The graveyard itself is sub-rectangular in shape, measuring roughly twenty to thirty metres north to south and twenty metres east to west, as recorded on that 1923 map. The majority of graves follow the conventional east-west orientation, a Christian tradition aligning the body towards the rising sun. One nineteenth-century grave in the eastern portion of the site breaks with this, oriented instead on an ESE-WNW axis, a small but deliberate anomaly. Recumbent slabs, the flat grave markers laid horizontally over burial plots, are scattered across the site, though many have been overtaken by vegetation, and a number of the older slabs have subsided into the ground. In the north-east corner, a possible embankment approximately 4.4 metres wide and 0.9 metres high marks the point where the ground drops away sharply from south to north, suggesting an intentional boundary or a remnant of earlier landscape management.

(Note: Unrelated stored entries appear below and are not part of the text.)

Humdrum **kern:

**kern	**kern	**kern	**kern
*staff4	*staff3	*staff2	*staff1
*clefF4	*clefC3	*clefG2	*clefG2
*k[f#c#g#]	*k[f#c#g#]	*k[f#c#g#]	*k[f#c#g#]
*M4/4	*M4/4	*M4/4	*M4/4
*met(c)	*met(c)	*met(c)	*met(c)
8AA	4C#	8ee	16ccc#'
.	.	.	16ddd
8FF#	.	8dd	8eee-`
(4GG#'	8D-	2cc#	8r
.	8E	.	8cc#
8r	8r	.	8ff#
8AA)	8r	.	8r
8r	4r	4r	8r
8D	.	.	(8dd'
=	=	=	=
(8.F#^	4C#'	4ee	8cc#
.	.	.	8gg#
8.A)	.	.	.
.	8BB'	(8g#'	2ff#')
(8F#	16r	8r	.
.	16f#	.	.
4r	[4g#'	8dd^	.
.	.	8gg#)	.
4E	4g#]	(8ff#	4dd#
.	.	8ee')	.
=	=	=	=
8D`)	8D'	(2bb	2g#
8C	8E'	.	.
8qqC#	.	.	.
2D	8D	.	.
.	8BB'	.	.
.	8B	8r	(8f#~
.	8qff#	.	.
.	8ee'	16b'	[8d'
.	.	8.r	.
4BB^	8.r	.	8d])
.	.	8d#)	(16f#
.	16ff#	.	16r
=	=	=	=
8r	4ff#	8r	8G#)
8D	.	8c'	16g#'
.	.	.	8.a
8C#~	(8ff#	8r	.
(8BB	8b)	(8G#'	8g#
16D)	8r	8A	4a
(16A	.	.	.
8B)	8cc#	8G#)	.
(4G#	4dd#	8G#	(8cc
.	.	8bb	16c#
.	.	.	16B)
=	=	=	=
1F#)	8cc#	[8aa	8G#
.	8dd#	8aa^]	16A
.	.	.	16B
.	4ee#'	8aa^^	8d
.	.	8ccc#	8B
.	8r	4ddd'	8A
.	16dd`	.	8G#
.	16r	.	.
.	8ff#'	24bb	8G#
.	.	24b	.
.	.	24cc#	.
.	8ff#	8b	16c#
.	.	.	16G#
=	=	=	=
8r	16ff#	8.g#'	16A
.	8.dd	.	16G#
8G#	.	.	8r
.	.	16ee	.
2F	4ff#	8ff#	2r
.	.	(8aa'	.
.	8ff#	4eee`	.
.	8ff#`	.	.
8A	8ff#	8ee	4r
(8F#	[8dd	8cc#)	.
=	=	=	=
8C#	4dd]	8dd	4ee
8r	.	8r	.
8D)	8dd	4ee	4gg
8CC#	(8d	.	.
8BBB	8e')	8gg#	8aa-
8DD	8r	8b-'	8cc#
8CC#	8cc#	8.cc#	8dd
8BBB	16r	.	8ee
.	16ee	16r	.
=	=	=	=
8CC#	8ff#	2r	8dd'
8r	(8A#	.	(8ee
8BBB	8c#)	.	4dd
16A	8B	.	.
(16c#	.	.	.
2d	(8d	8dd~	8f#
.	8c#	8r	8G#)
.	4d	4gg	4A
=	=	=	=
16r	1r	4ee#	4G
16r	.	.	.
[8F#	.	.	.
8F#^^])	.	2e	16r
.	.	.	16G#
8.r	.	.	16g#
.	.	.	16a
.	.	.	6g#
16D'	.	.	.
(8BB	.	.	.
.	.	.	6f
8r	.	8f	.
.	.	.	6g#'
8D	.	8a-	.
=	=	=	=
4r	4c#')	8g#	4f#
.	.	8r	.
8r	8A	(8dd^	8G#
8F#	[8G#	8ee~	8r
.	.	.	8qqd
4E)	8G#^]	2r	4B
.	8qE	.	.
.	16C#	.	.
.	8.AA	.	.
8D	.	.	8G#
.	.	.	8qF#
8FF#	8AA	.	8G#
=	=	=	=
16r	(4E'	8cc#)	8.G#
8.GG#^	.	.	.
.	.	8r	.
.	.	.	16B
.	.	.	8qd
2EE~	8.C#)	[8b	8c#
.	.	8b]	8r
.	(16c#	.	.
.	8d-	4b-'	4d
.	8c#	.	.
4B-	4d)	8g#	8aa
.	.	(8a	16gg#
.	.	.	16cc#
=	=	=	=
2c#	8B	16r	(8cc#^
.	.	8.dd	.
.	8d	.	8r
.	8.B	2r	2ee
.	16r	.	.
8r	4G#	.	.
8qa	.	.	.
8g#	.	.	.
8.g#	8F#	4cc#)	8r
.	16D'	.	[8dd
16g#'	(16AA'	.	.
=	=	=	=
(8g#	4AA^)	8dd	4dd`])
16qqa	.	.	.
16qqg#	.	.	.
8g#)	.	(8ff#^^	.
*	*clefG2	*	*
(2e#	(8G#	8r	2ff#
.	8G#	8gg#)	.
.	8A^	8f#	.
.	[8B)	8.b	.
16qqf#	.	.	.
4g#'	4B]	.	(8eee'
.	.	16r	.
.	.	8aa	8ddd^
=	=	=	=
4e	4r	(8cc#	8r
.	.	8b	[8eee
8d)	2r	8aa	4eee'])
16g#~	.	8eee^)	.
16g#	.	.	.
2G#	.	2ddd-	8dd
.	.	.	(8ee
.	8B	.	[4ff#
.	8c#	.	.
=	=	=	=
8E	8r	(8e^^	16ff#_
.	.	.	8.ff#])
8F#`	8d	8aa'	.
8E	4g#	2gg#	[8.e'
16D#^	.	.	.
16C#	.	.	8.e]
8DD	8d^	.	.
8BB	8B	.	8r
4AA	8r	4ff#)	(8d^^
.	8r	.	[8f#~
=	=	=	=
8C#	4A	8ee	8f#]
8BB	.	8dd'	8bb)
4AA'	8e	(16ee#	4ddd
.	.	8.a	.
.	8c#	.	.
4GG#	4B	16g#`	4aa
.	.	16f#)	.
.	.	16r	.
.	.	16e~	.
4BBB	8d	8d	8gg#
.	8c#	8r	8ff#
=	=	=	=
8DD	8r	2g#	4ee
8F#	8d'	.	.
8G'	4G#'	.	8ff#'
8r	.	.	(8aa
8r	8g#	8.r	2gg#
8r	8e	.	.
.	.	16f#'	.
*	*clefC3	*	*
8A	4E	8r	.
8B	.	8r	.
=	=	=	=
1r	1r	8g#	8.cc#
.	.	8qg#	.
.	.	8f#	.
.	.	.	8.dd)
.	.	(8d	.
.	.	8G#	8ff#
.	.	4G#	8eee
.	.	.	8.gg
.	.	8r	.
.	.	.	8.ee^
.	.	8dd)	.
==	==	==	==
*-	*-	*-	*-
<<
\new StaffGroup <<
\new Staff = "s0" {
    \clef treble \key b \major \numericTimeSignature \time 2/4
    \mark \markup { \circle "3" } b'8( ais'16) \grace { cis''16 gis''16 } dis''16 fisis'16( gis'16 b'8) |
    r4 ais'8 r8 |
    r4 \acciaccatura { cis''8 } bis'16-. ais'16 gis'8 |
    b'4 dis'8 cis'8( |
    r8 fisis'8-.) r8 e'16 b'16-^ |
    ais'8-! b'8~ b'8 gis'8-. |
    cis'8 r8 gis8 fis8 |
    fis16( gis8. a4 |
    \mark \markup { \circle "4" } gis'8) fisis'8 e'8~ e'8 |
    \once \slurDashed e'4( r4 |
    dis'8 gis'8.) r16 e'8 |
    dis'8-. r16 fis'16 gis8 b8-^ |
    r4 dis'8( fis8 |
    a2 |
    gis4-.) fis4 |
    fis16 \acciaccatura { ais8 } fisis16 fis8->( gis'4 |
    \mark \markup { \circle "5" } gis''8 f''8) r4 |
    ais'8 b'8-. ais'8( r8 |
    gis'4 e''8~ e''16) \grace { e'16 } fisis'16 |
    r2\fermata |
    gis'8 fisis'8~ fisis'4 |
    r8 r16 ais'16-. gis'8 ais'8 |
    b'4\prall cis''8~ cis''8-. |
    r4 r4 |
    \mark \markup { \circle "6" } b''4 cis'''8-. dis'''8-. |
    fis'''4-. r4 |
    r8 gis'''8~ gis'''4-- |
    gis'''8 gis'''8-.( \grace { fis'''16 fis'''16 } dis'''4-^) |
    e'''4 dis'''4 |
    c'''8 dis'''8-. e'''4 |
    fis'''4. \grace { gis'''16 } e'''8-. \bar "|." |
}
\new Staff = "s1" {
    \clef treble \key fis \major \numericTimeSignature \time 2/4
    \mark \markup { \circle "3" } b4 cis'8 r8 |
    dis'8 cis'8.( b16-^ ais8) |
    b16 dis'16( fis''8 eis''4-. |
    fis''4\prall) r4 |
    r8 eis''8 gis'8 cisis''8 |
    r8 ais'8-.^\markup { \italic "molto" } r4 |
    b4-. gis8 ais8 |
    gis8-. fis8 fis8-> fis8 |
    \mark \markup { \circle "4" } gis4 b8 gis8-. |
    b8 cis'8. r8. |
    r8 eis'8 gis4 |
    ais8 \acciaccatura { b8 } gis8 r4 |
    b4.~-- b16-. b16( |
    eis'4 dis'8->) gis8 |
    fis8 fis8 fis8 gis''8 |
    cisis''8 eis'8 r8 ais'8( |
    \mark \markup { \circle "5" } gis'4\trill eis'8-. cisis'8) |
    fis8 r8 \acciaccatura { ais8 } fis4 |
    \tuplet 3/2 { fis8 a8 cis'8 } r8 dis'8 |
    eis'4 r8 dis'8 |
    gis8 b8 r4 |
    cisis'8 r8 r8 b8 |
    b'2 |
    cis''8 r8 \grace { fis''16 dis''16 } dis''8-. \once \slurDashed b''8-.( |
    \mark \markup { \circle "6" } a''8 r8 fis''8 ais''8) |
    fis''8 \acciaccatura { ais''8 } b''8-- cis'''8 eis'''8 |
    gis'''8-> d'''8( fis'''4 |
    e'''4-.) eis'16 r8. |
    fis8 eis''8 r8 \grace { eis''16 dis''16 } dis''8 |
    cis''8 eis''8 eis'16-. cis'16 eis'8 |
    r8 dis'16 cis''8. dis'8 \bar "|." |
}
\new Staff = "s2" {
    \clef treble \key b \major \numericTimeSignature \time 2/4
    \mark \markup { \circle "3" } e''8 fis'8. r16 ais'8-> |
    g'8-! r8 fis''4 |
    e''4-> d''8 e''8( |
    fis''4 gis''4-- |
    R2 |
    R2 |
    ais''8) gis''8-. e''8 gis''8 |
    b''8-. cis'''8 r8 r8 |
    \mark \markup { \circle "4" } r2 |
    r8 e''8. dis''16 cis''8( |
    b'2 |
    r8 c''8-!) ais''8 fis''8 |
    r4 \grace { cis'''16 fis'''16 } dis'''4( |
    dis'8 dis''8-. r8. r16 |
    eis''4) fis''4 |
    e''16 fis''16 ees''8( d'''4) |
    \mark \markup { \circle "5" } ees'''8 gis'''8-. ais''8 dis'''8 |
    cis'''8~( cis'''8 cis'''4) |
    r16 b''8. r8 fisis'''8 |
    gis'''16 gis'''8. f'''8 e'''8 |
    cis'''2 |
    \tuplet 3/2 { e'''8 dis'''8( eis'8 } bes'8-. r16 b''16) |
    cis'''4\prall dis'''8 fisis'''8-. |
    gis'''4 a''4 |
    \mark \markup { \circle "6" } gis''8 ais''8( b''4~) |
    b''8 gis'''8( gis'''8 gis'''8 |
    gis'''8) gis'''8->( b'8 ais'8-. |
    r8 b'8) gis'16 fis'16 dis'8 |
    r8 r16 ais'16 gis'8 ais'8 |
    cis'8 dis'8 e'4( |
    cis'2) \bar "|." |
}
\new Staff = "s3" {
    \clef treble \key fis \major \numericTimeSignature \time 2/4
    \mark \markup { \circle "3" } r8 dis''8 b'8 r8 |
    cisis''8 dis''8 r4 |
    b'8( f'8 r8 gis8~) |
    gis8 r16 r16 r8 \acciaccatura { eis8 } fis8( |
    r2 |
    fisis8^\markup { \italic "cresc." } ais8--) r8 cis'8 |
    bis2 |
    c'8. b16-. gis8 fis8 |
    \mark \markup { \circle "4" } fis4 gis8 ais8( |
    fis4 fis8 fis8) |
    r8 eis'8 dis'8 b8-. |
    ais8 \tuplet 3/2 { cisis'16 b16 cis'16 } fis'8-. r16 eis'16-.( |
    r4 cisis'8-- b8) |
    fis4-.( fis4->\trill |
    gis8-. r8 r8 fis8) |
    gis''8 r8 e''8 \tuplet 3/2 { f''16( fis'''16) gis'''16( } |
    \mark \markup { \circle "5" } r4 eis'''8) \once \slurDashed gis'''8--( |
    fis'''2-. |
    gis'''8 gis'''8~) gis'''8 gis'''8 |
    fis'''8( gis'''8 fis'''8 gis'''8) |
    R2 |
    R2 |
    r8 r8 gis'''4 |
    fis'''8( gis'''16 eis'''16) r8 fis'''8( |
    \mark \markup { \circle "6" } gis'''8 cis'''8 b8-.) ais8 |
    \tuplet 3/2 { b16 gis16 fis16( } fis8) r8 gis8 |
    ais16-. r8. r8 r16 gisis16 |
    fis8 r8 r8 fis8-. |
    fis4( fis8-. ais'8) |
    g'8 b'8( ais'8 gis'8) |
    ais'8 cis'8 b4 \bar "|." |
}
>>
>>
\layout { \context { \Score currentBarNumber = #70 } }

The graveyard sits immediately south and east of the crossroads roads and is not difficult to locate, positioned as it is on elevated ground with open views to the north, east, and south across the surrounding pasture. Because it remains an active burial site, some sections are better maintained than others, and the contrast between tended modern graves and older slabs disappearing beneath grass and moss is itself part of what the place communicates. Visitors with an interest in reading graveyards closely should look for those subsided slabs at the margins, where the ground has done the most work of reclamation, and note the embankment's edge in the north-east, which repays a closer look.